EXERCISE PASSAGE section start
ALERT: UCLA anti-Israel divestment push may pass next week (Update)

Last semester’s victory at risk as ant-Israel activists outmaneuver and intimidate pro-Israel campus defenders.

Last year, UCLA’s Jewish community and its allies mustered campus support to defeat a BDS resolution and to retain an anti-BDS plurality in student government.

I have chronicled the maneuvering of the anti-Israel groups at UCLA since then:

But this summer and fall, a series of resignations, defections, and a special election cost the party allied with the Jewish community its student government plurality.

Next Tuesday, in a meeting closed to the press and alumni, BDS is likely to pass in the face of muted opposition.

As SJP and their allies fought on, the pro-Israel community, as we feared and warned, were unable to keep up.

The students were exhausted and weakened by the brutal attacks of last election designed to increase the cost of running. Qualified candidates willing to face slander, threats, internet hoaxes, court cases, and email hacking were hard to find, and the non-radical party ran no candidates in the fall special election.

Meanwhile, without a friendly council and in the face of constant attacks by the identity politics establishment and their many motivated allies, the students have been advised not to confront SJP or engage the media, fearing that would only result in an even higher profile loss and even more vitriol.  And after a concerted effort by radicals to stigmatize involvement by outside groups, their response – understandably – is forced to emphasize its student-only nature and turn back alumni help.
EXERCISE PASSAGE section end
DATA TO EXAMINE section start
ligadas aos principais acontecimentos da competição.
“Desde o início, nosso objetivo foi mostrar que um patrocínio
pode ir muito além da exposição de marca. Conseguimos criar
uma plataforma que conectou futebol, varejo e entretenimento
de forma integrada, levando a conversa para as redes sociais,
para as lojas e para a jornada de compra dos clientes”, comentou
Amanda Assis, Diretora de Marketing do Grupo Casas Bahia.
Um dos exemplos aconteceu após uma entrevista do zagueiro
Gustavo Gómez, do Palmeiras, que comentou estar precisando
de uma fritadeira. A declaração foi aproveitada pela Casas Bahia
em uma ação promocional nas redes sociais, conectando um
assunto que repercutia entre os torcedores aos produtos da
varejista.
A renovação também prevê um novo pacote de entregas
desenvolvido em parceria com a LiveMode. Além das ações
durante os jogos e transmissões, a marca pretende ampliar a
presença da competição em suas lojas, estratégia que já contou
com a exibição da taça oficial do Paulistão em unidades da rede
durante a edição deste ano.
DATA TO EXAMINE section end
EXERCISE >> Copy the passage on the UCLA divestment vote word for word, from "ALERT: UCLA anti-Israel" up to and including "in student government.".

TASK RESULT >>
ALERT: UCLA anti-Israel divestment push may pass next week (Update)

Last semester’s victory at risk as ant-Israel activists outmaneuver and intimidate pro-Israel campus defenders.

Last year, UCLA’s Jewish community and its allies mustered campus support to defeat a BDS resolution and to retain an anti-BDS plurality in student government.